Learning Attentional Communication for Multi-Agent Cooperation

Authors: Jiechuan Jiang, Zongqing Lu

NeurIPS 2018 | Conference PDF | Archive PDF | Plain Text | LLM Run Details

Reproducibility Variable Result LLM Response
Research Type Experimental Empirically, we show the strength of our model in a variety of cooperative scenarios, where agents are able to develop more coordinated and sophisticated strategies than existing methods. We implement ATOC as an extension of actor-critic model, which is trained end-to-end by backpropagation. We empirically show the success of ATOC in three scenarios, which correspond to the cooperation of agents for local reward, a shared global reward, and reward in competition, respectively. Experiments are performed based the multi-agent particle environment [14, 18], which is a two-dimensional world with continuous space and discrete time, consisting agents and landmarks. We compare ATOC with Comm Net, Bi CNet and DDPG. We trained ATOC and the baselines with the settings of N = 50 and L = 50...
Researcher Affiliation Academia Jiechuan Jiang Peking University jiechuan.jiang@pku.edu.cn Zongqing Lu Peking University zongqing.lu@pku.edu.cn
Pseudocode No The paper describes the model architecture and training process in prose and equations, but it does not include a pseudocode block or an algorithm box.
Open Source Code No The paper does not contain any statements about releasing source code or links to a code repository.
Open Datasets Yes Experiments are performed based the multi-agent particle environment [14, 18], which is a two-dimensional world with continuous space and discrete time, consisting agents and landmarks.
Dataset Splits No The paper mentions using a 'replay buffer' and minibatch training, but it does not specify explicit training, validation, and testing dataset splits (e.g., percentages or counts for each split).
Hardware Specification No The paper does not provide any specific details about the hardware (e.g., CPU, GPU models, memory, or cluster specifications) used for running the experiments.

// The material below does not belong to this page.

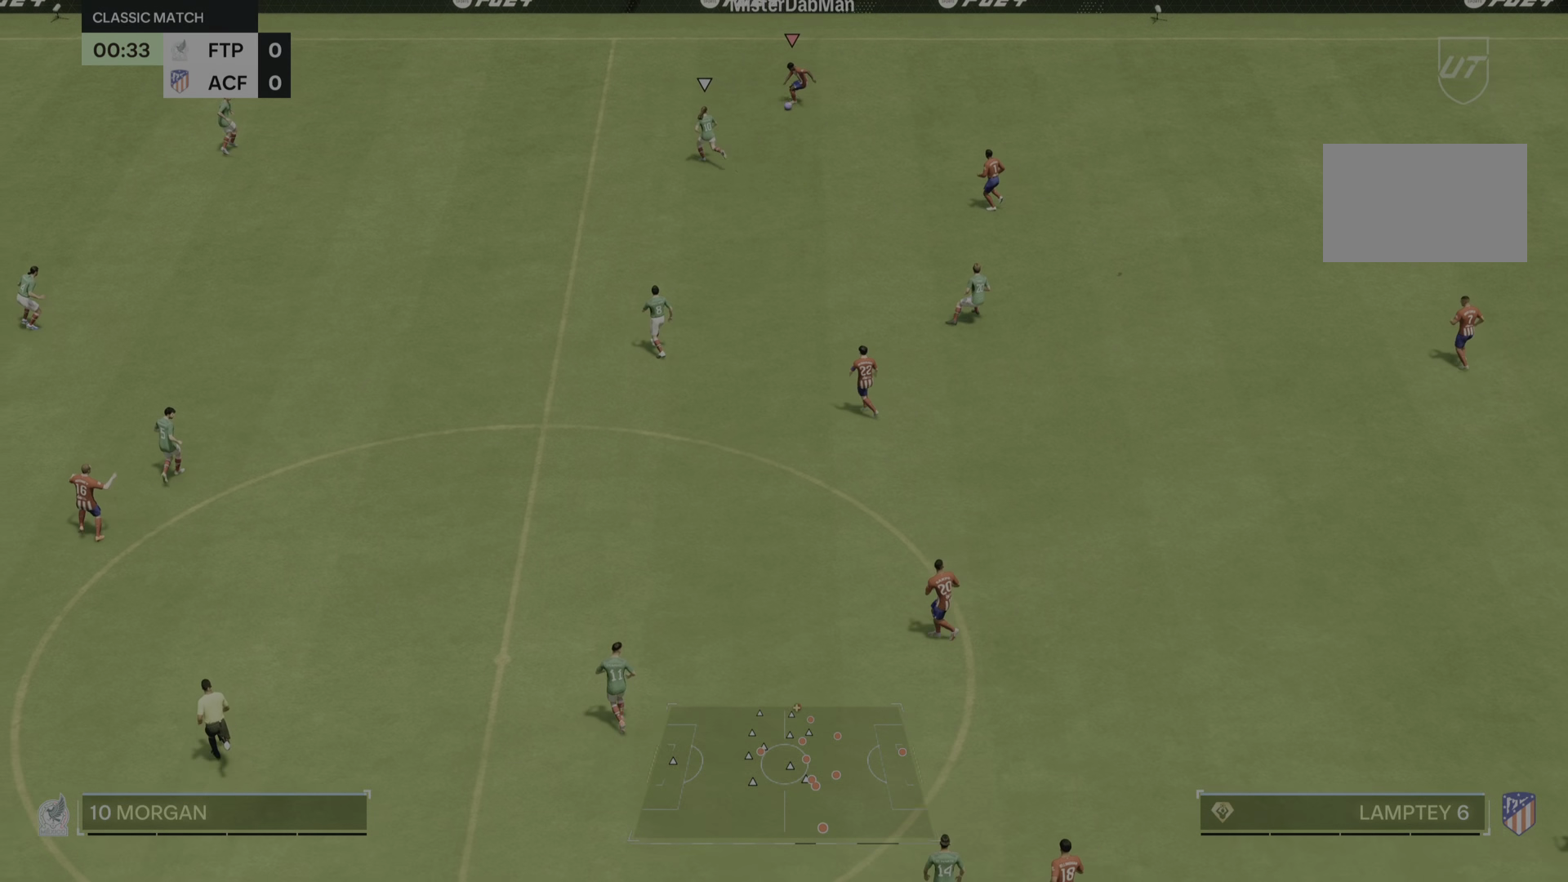
{"buttons": [], "left_stick": "down", "right_stick": "center", "events": []}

Software Dependencies No The paper mentions using 'Adam optimizer' and 'Re LU and batch normalization' for neural networks, but it does not specify version numbers for any programming languages, libraries, or other software components.

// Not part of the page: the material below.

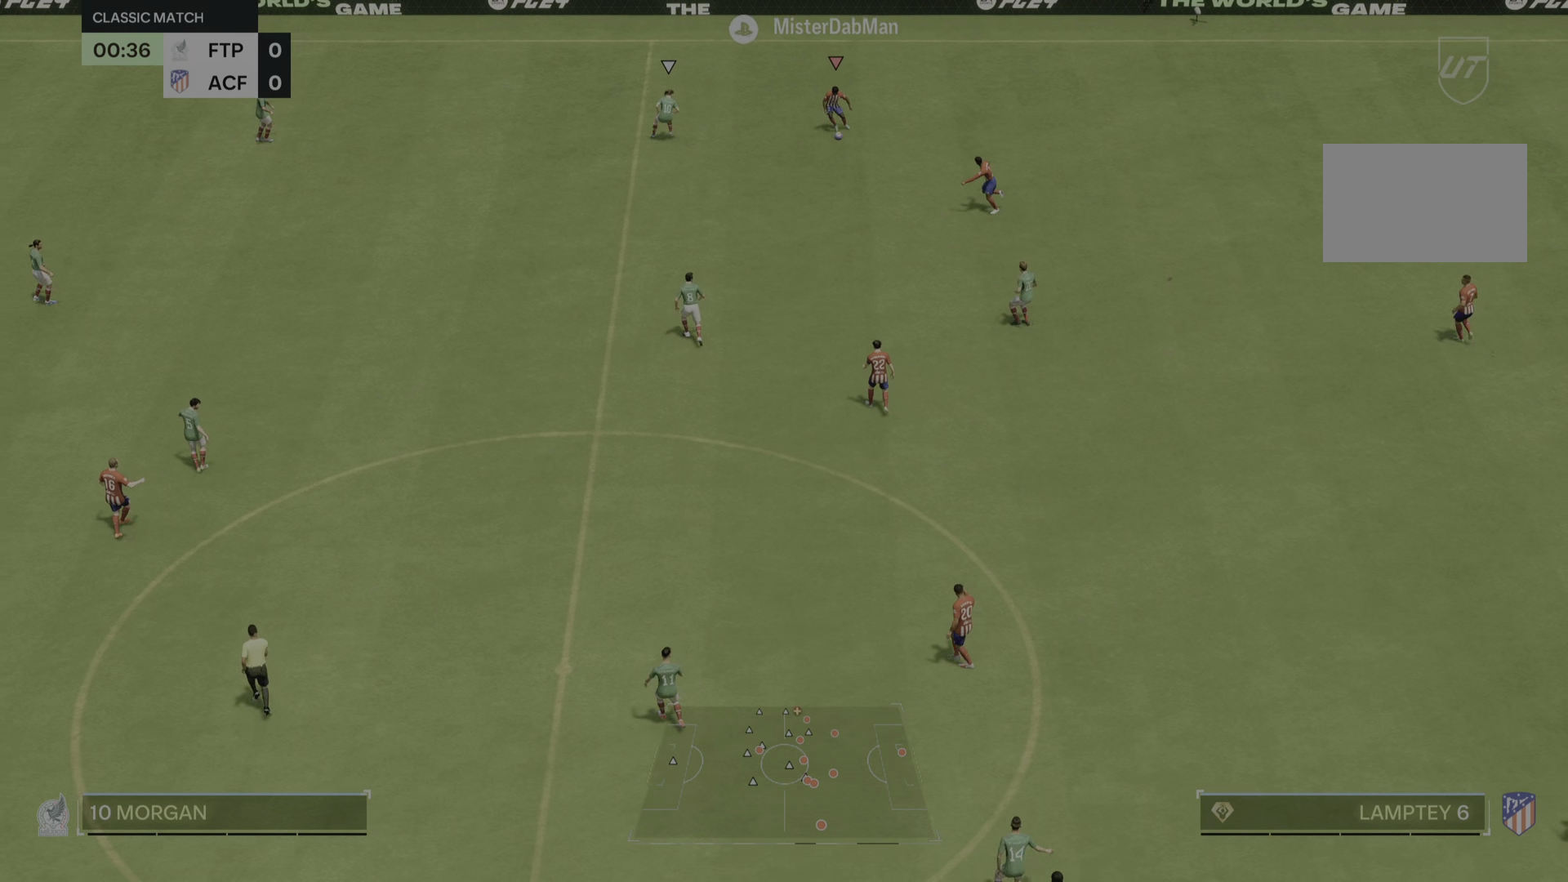
{"buttons": [], "left_stick": "down", "right_stick": "center", "events": []}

Experiment Setup Yes In all the experiments, we use Adam optimizer with a learning rate of 0.001. The discount factor of reward γ is 0.96. For the soft update of target networks, we use τ = 0.001. The actor network has four hidden layers, the second layer is the thought (128 units), and the output layer is the tanh activation function. The critic network has two hidden layers with 512 and 256 units respectively. For communication, T is 15. The capacity of the replay buffer is 10^5 and every time we take a minibatch of 2560. We accumulate experiences in the first thirty episodes before training. As DDPG, we use an Ornstein-Uhlenbeck process with Θ = 0.15 and σ = 0.2 for the exploration noise process.